Zip the final folder; (re)name it yourlastname-final.zip. (Replace yourlastname` with your last name.

  • (10%) Document the data. Download the data and put the data file in a separate directory. Make a README file to the best of your ability describing the variables. Note any ambiguities or gaps in information. You may consult the Gupte et. al. (2017) paper to fill in gaps. Note the target population, study population and sampling design.

  • (5%) Data overview. How many unique subjects are in this dataset? What fraction returned for their 12 month, 24 month and 36 month visits?

  • (5%) Consider data from the first visit only. This means you only consider data from visit==0. How many data rows do you have?

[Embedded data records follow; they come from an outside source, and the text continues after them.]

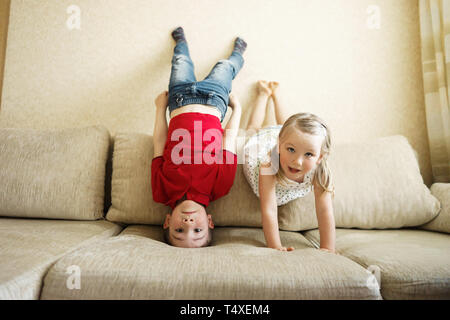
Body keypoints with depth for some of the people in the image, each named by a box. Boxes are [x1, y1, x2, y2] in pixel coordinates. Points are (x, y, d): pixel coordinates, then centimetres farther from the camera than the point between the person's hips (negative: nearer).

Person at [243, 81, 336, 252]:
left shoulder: (319, 171, -43)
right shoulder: (269, 162, -51)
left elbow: (325, 212, -38)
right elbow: (269, 210, -49)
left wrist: (328, 250, -40)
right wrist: (276, 247, -51)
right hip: (263, 140, -2)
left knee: (285, 125, 39)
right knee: (253, 129, 35)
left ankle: (276, 94, 57)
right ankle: (264, 93, 53)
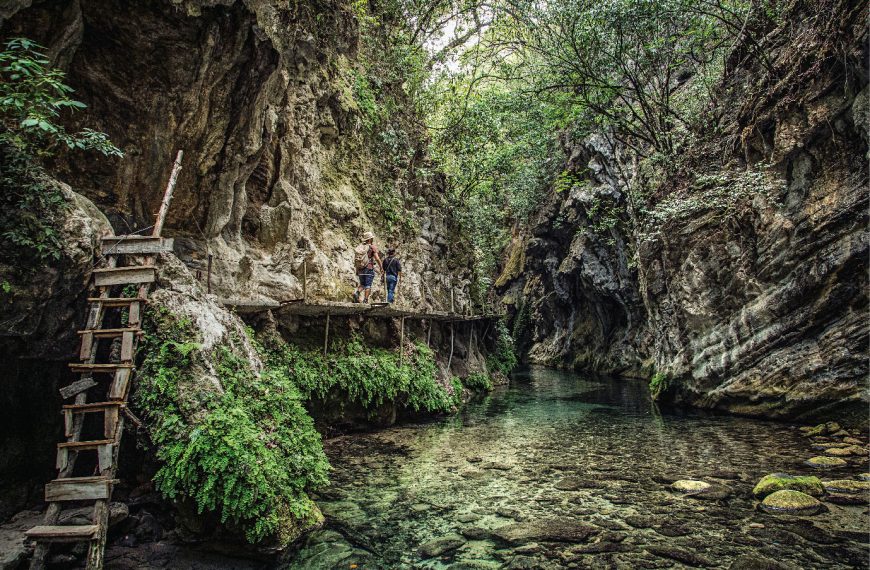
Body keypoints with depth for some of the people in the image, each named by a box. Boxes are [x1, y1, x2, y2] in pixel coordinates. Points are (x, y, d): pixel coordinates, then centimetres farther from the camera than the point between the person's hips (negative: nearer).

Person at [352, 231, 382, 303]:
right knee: (368, 285, 1)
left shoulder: (359, 247, 9)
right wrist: (381, 267, 0)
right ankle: (365, 300, -5)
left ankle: (356, 292, -10)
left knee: (362, 284, 16)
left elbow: (356, 259, 10)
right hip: (369, 268, -5)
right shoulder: (372, 247, -6)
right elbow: (377, 259, -12)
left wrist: (357, 270, 17)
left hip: (360, 269, 5)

  • (5%) Data types. Consider the following variables only, and list their data type.

    ca_sex ca_evrsmk ca_hadtb
    ce_prefev1 ce_prefvc crp cd4 vl age bmi
    
  • (5%) Missing data. Which variables have how much missing data? What fraction of the subjects have no missing data in any of the variables we are considering?

  • (5%) Data summaries. Make numerical and graphical summaries for all variables. Does it match what is reported in the paper?

  • (5%) Data transformations. Transform all appreciably skewed variables using logarithms (base 10) and make histograms of the transformed data. Comment on the transformed data distributions.

  • (10%) Pairwise associations and plots. Calculate appropriate association statistics of FEV1 with sex, smoking, TB, CRP, CD4, viral load, age and BMI. Use transformed versions of variables if they were transformed. Make appropriate plots for each association.

  • (5%) Linear regression. Build a linear regression model for FEV1 using predictor variables associated with it with a p-value of at most 0.2. Keep sex and age in the model regardless of association. How much variation in FEV1 is explained by the predictors.

  • (5%) Regression diagnostics. Make a residual vs fitted value plot for the model above. Do you suspect any deviations from the assumptions of linear regression?

  • (10%) Model interpretation. Write down the prediction equation for FEV1 based on the regression model fitted above. Comment on the nature of the association of each variable with FEV1 based on the model. What is the proportion of variance explained by the model?

  • (5%) Bootstrap. Use the bootstrap to estimate the confidence intervals for the coefficients in the model. Do your conclusions change?

  • (5%) Using FVC. Make a scatterplot of FEV1 and FVC. Build a regression model for predicting FEV1 from FVC.

  • (5%) Comparing models. What are the pros and cons of the two models (one considering all variables except FVC as predictor, and one considering only FVC)?

  • (5%) Conclusion. In non-technical language summarize your findings from the analyses above.

2. Acknowledgements

Please acknowledge individuals who helped you or resources thay were helpful in completing the homework.